Isaiah makes this clear: God, the “Holy One of Israel,” redeems Israel (frees from captivity), because — surprisingly, for a God who is Other — “I love you” (Isaiah 43:3-4). This same divine nature informs our chapter of Leviticus, with its insistence that Israel (because it mirrors God’s own holiness) should reserve food for the poor and the alien (19:10), not defraud others or withhold fair wages (verse 13), care for the blind (verse 14), not show partiality in law (verse 15), not hate or take vengeance (verse 18), care for the aged (verse 32), not cheat (verses 35-36), and–again, surprisingly, for a people who understood itself to be uniquely the people of God — love not only the neighbor but also the alien as oneself (verse 34). Observing such laws in virtually any human society will mark a people as other, partaking of the otherness of a remarkable God.

This love for the other is the “key” that unlocks the strangeness of Leviticus for modern readers. The early Jewish rabbis understood this clearly, which is why they, like Jesus, saw this verse as the most basic law in the Old Testament. Jesus stands firmly in this tradition. Any form of religion that belittles the other for the sake of self will get Leviticus wrong and get Jesus wrong. Any legalism that binds people in the name of religion rather than setting them free will get Leviticus wrong and get Jesus wrong.
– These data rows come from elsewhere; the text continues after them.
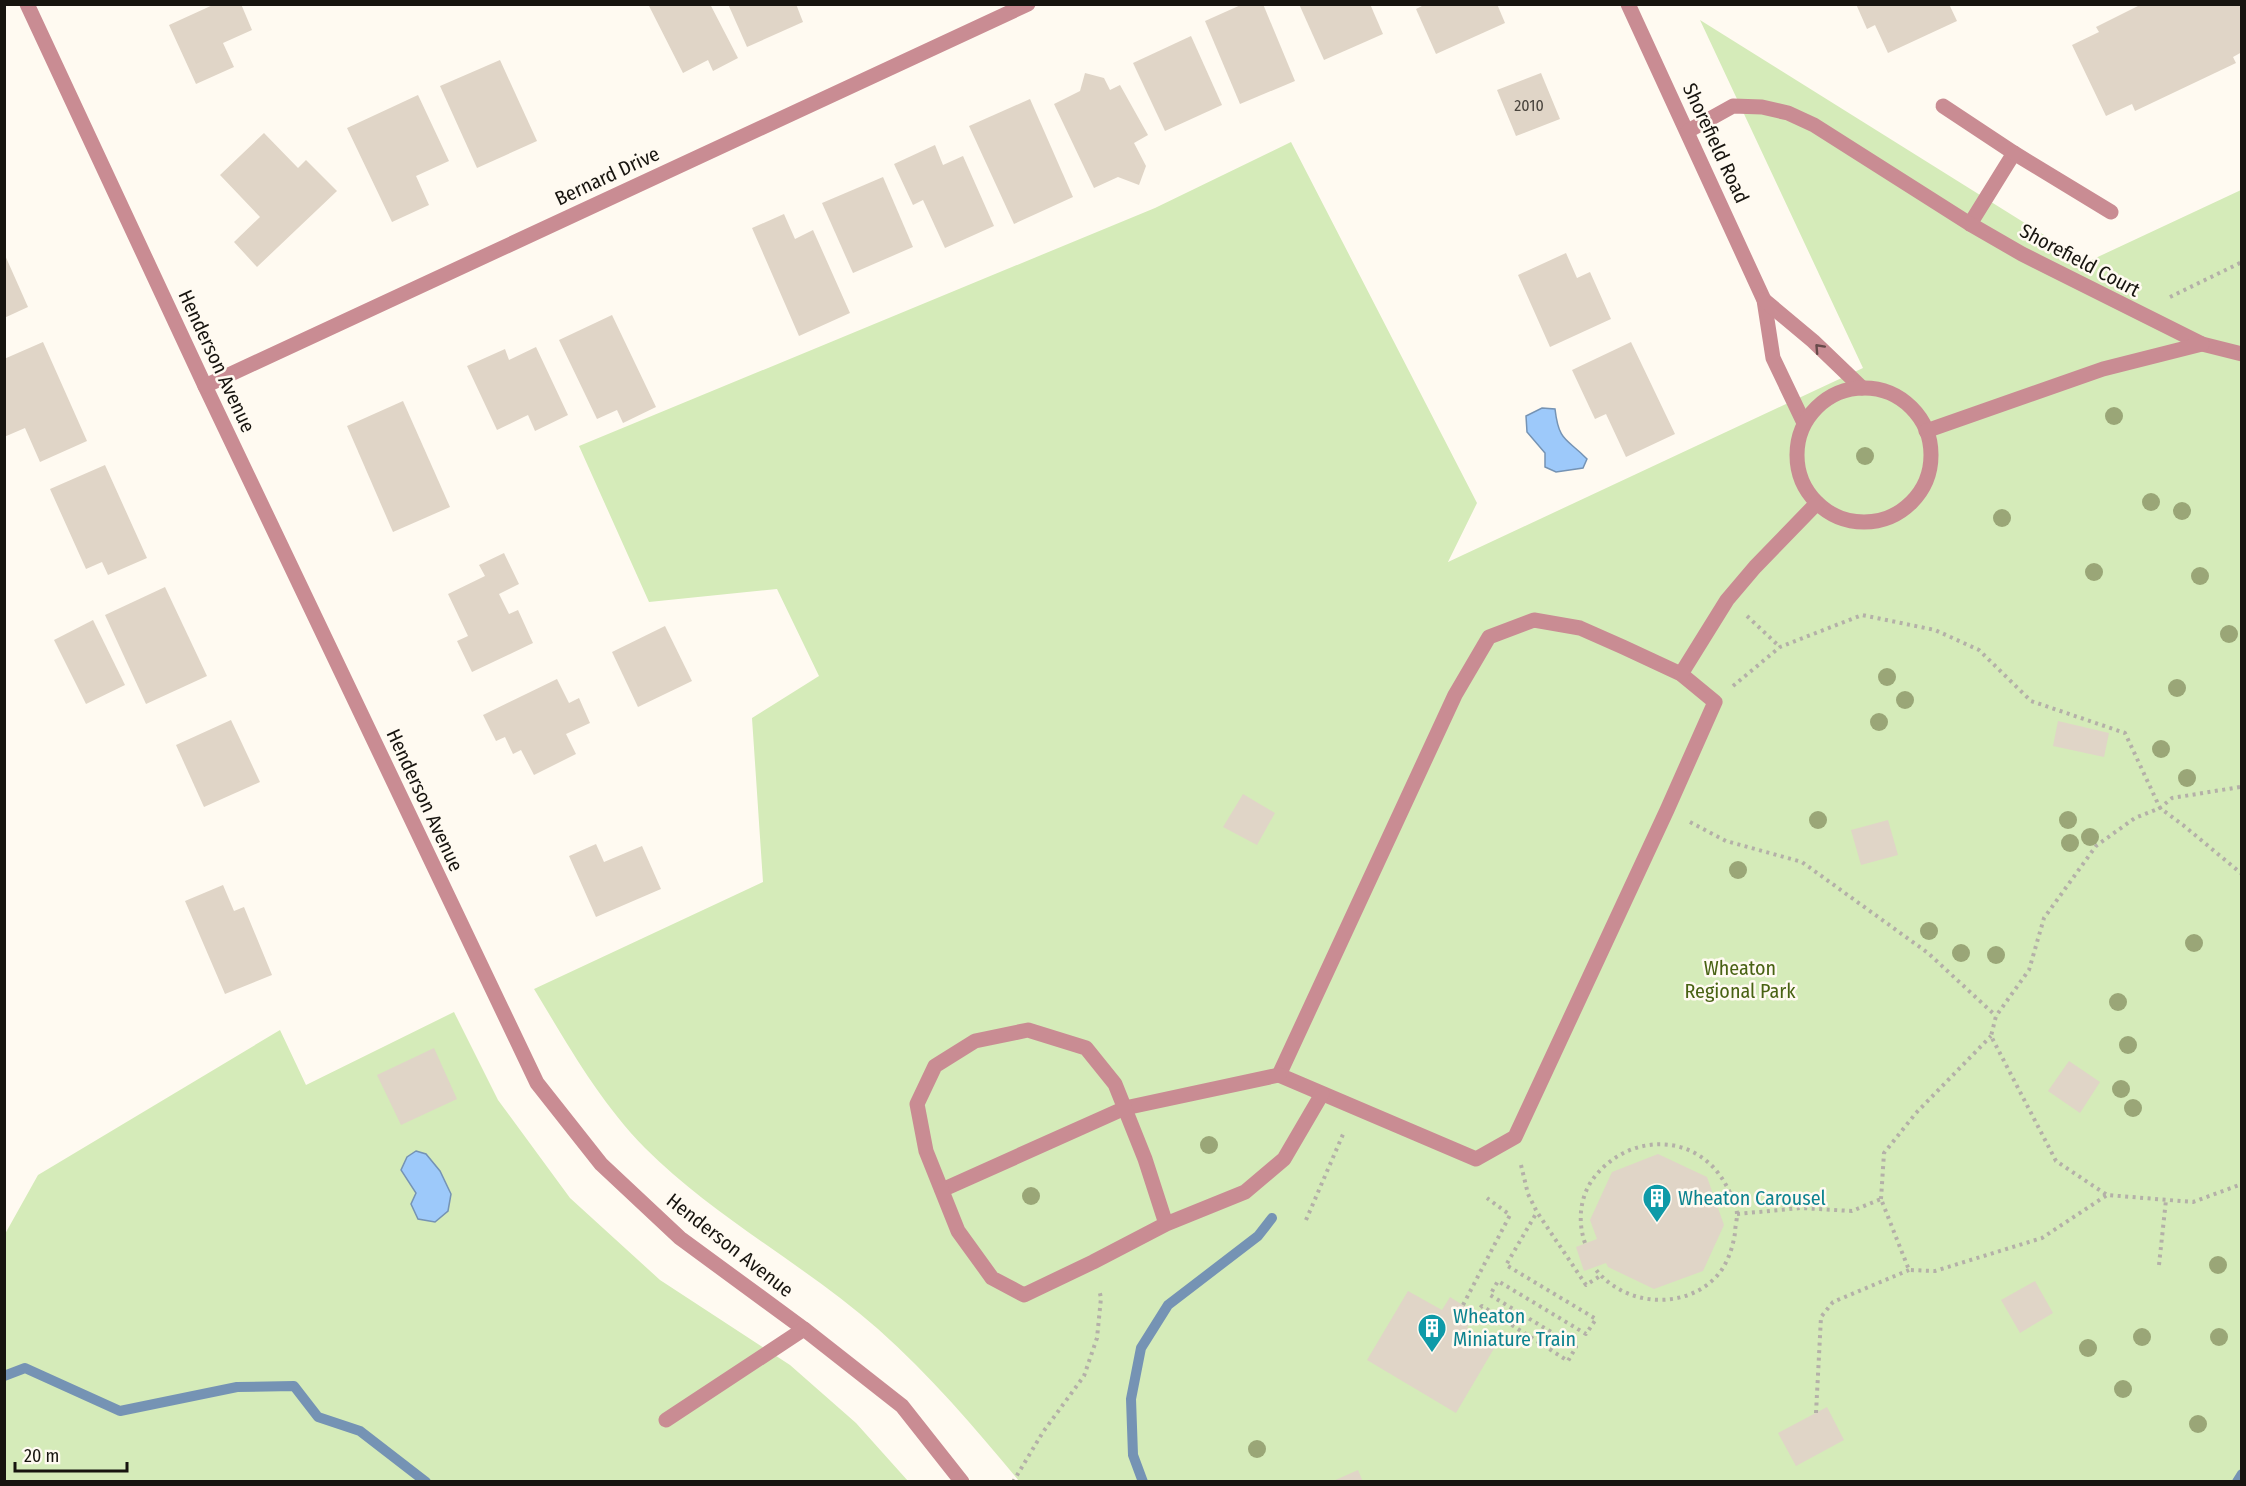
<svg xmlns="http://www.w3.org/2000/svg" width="2246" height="1486" viewBox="0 0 2246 1486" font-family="'Fira Sans Condensed',sans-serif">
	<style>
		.green { fill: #d5ebb9 }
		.water { fill: #9dc9fa; stroke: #7593b4; stroke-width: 1.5 }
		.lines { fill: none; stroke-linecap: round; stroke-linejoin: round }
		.stream { stroke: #7593b4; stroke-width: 10 }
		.building { fill: #e0d5c7 }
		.path { stroke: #b4b0a8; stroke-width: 4; stroke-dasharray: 3 4.5; stroke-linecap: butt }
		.minor { stroke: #c98c93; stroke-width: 15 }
		.tree { fill: #9aa677 }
		.oneway { stroke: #674a4a }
		.labels { text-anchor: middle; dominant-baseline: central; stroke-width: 5; stroke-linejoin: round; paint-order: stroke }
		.number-label { font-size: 16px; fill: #49443d }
		.street-label { font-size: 20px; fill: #17140f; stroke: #fffaf1 }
		.park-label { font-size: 20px; fill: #486213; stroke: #fffaf1 }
		.culture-label { font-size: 20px; fill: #0d838f; stroke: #fffaf1; text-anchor: start }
	</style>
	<rect width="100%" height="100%" fill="#fffaf1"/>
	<!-- green -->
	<g class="green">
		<path d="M1700,20L2087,262L2241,190V1481H1019C975,1428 930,1375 878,1329C804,1264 715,1218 645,1148C599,1101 568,1045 534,989L763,882L752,718L819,676L777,589L649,602L579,446L1155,208L1291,142L1477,503L1448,562L1863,368Z"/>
		<path d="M454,1012L498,1100L570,1198L660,1280L790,1365L856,1423L908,1481L5,1482V1234L38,1175L280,1030L306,1085Z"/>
	</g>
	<!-- water -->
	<g class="water">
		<path d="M1542,408L1555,409C1559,443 1567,438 1587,459L1583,468L1556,472L1545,467V453L1527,432L1526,416Z"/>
		<path d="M416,1151L426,1154L440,1171L451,1194L448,1211L435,1222L418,1219L411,1204L416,1193L401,1170L407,1157Z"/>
	</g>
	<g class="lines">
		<!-- stream -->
		<g class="stream">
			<path d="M4,1376L25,1368L120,1411L237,1387L294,1386L318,1417L360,1431L426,1482"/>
			<path d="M1143,1482L1133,1455L1131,1399L1141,1348L1168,1305L1258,1236L1272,1218"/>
			<path d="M2237,1482L2242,1474"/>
		</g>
	</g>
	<!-- building -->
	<g class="building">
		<path d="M215,4H241L252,30L223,43L234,67L196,84L169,25Z"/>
		<path d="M648,4H710L738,58L713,71L708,60L683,73Z"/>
		<path d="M728,4H796L803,22L747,47Z"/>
		<path d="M1243,4H1263L1295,81L1240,104L1205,21Z"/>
		<path d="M1299,4H1370L1383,34L1324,60Z"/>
		<path d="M1426,4H1497L1505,23L1436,54L1416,9Z"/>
		<path d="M1856,4H1949L1957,21L1888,53L1875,25L1867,29Z"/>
		<path d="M2142,4H2242V52L2233,57L2236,63L2135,111L2132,104L2106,116L2072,45L2099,32L2096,27Z"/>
		<path d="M1191,36L1222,105L1165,131L1133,63Z"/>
		<path d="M500,60L537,141L477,168L440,86Z"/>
		<path d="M1085,73L1104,78L1110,90L1120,85L1148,135L1134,143L1146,166L1139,185L1118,177L1094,188L1054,104L1080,91Z"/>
		<path d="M1541,73L1560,119L1516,136L1497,90Z"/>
		<path d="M418,95L449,161L416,176L429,205L392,222L347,128Z"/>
		<path d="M1030,99L1073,197L1014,224L969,126Z"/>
		<path d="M264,133L298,168L306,160L337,191L257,267L234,242L260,217L220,175Z"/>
		<path d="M935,145L943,165L963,156L994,226L945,248L923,200L913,205L894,164Z"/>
		<path d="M883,177L913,247L853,273L822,203Z"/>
		<path d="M784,214L795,239L813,230L850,313L799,336L752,228Z"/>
		<path d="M4,253L28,307L4,318Z"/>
		<path d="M1566,253L1577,278L1590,272L1611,319L1550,347L1518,275Z"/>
		<path d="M612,315L656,407L623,423L617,410L597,419L559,340Z"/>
		<path d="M43,342L87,441L40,462L25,428L4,437V359Z"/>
		<path d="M1631,342L1675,434L1626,457L1606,414L1595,419L1572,370Z"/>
		<path d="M536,347L568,415L535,431L528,415L497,430L467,366L505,349L509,360Z"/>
		<path d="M403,401L450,507L393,532L347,426Z"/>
		<path d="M105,465L147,558L108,575L102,562L86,569L50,489Z"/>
		<path d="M504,553L519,584L499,594L509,614L518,610L533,643L472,672L457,641L468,636L448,594L485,576L479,565Z"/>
		<path d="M165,587L207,676L146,704L105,615Z"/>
		<path d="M93,620L125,685L86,704L54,640Z"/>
		<path d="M665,626L692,681L638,707L612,652Z"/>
		<path d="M557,679L569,703L579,698L590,723L566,734L576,754L534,775L521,750L513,754L505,737L496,741L483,715Z"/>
		<path d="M231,720L260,782L204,807L176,745Z"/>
		<path d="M2058,721L2109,733L2104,757L2053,746Z"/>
		<path d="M1243,794L1275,813L1257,845L1223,827Z"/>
		<path d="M1888,820L1898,855L1861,865L1851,830Z"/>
		<path d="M596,844L604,862L642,846L661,889L596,917L569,856Z"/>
		<path d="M223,885L234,911L244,907L272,975L225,994L185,901Z"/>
		<path d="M434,1048L457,1099L401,1125L377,1075Z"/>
		<path d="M2069,1061L2100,1082L2080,1113L2048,1091Z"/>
		<path d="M1658,1154L1707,1177L1724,1225L1703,1271L1654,1289L1608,1267L1606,1263L1584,1271L1576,1247L1597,1239L1590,1220L1612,1172Z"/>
		<path d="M2035,1281L2053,1313L2020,1333L2001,1300Z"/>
		<path d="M1408,1291L1442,1310L1450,1297L1475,1313L1467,1328L1496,1345L1456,1413L1367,1360Z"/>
		<path d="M1827,1407L1844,1440L1796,1466L1778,1433Z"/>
		<path d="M1358,1470L1363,1482H1331Z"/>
	</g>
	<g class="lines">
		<!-- path -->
		<g class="path">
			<path d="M2170,297L2242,262"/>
			<path d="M1747,616L1780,647"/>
			<path d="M1733,686L1780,647L1862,615L1935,630L1979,650L2031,701L2125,733L2160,808L2183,825L2242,874"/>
			<path d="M2240,787L2172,798L2160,808L2135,818L2096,846L2044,918L2029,970L1996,1016L1991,1036L2056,1161L2107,1195L2193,1202L2242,1184"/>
			<path d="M1690,822L1726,841L1802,862L1928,953L1996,1016"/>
			<path d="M1521,1165L1528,1194L1537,1212L1586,1285L1600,1276"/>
			<path d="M1881,1199L1884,1153L1916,1113L1991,1036"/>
			<path d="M1737,1214L1801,1208L1852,1211L1881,1199L1909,1270L1935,1271L2042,1238L2107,1195"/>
			<path d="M1306,1220L1344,1132"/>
			<path d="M1585,1243C1577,1220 1580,1194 1596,1175C1632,1132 1698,1133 1726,1185C1731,1194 1737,1204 1737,1215C1737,1220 1735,1227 1735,1233C1733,1246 1729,1259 1721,1271C1690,1312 1623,1308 1594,1267"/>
			<path d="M2159,1265L2166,1200"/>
			<path d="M1463,1305L1510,1215L1487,1198"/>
			<path d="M1475,1313L1482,1306L1568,1361L1576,1347L1490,1295L1498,1281L1586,1334L1596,1319L1506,1265L1537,1212"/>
			<path d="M1816,1413L1821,1317L1833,1302L1909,1270"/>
			<path d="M1013,1482L1043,1432L1084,1376L1097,1338L1101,1298L1099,1289"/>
		</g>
		<!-- minor -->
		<g class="minor">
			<path d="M27,4L205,386L537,1083L601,1164L680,1238L804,1329L902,1406L962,1482"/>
			<path d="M1628,4L1764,300L1773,358L1804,423"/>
			<path d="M1943,106L2014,153L1970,224"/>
			<path d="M1688,131L1733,106L1762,107L1788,113L1814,125L1970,224L2022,254L2202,344L2242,354"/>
			<path d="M2014,153L2111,212"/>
			<path d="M1764,300L1813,341L1862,388"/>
			<path d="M205,386L1028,4"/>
			<circle cx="1864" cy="455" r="67"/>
			<path d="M1926,431L2103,369L2202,344"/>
			<path d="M1534,620L1580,628L1623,647L1681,674L1715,702L1667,810L1515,1137L1476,1159L1279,1075L1455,695L1489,637Z"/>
			<path d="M1681,674L1727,600L1755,567L1817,503"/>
			<path d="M942,1190L1125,1108L1279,1075"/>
			<path d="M1166,1224L1145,1159L1115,1084L1086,1048L1028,1030L975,1041L935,1066L917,1104L926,1151L958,1231L992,1278L1024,1295L1093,1262L1166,1224L1245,1192L1284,1159L1322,1094"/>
			<path d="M666,1420L804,1329"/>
		</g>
	</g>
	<!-- trees -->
	<g class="tree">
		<circle cx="2114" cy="416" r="9"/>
		<circle cx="1865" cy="456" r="9"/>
		<circle cx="2151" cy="502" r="9"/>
		<circle cx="2182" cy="511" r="9"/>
		<circle cx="2002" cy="518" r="9"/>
		<circle cx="2094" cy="572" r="9"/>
		<circle cx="2200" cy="576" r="9"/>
		<circle cx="2229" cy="634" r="9"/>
		<circle cx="1887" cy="677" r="9"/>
		<circle cx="2177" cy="688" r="9"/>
		<circle cx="1905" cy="700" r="9"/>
		<circle cx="1879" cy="722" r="9"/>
		<circle cx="2161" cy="749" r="9"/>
		<circle cx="2187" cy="778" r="9"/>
		<circle cx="1818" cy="820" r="9"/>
		<circle cx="2068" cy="820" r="9"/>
		<circle cx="2090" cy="837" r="9"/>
		<circle cx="2070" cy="843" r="9"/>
		<circle cx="1738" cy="870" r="9"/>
		<circle cx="1929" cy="931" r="9"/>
		<circle cx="2194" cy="943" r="9"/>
		<circle cx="1961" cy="953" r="9"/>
		<circle cx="1996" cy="955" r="9"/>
		<circle cx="2118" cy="1002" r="9"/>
		<circle cx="2128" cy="1045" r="9"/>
		<circle cx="2121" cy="1089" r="9"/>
		<circle cx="2133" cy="1108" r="9"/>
		<circle cx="1209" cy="1145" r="9"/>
		<circle cx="1031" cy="1196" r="9"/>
		<circle cx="2218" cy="1265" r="9"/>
		<circle cx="2142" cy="1337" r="9"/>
		<circle cx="2219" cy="1337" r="9"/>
		<circle cx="2088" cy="1348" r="9"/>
		<circle cx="2123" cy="1389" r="9"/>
		<circle cx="2198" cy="1424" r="9"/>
		<circle cx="1257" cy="1449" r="9"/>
	</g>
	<!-- one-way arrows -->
	<defs><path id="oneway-chevron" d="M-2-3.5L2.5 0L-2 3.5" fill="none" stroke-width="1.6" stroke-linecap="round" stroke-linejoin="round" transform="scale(1.5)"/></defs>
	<use class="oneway" href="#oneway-chevron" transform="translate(1819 348) rotate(-133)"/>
	<!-- icons -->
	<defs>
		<g id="building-pin" transform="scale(1.5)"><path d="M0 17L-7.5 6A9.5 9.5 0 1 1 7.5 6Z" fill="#0f9aa8" stroke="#fffaf1"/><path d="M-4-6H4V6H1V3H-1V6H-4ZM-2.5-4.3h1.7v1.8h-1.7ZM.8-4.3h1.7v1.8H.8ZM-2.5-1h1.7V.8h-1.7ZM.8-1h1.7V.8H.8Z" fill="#fff"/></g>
	</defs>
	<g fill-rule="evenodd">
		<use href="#building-pin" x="1657" y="1198"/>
		<use href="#building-pin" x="1432" y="1328"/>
	</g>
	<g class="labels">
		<!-- number labels -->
		<g class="number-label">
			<text x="1529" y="105">2010</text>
		</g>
		<!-- street labels -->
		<g class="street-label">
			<text transform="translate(1716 143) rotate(65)">Shorefield Road</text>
			<text transform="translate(607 176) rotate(-25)">Bernard Drive</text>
			<text transform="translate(2080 260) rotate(28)">Shorefield Court</text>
			<text transform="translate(217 361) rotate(65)">Henderson Avenue</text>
			<text transform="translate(425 800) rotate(65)">Henderson Avenue</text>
			<text transform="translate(730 1245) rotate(38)">Henderson Avenue</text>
		</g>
		<!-- park labels -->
		<g class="park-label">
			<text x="1740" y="968">Wheaton<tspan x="1740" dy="23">Regional Park</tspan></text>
		</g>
		<!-- culture labels -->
		<g class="culture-label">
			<text x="1678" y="1198">Wheaton Carousel</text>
			<text x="1453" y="1316">Wheaton<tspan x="1453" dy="23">Miniature Train</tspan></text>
		</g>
	</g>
	<!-- border -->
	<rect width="2246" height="1486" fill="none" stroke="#17140f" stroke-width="12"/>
	<!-- scale -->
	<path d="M15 1462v9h112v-9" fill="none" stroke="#17140f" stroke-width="3"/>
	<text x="24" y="1462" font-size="18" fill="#17140f" stroke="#fffaf1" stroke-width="4.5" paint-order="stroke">20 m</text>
</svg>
The New Testament does not erase the otherness of God, nor does it invent the command to love. It does, however, provide different access to this dangerous God than the purity laws of ancient Israel. Now, access is given through Jesus, God’s own son, who becomes the door or gateway into the divine presence, into the divine Love that embraces all — ourselves, our neighbors, and any we might understand to be “aliens.”


1See Luther’s 1525 sermon on “How Christians Should Regard Moses,” in Luther’s Works, vol. 35 (Philadelphia: Muhlenberg, 1960), 165.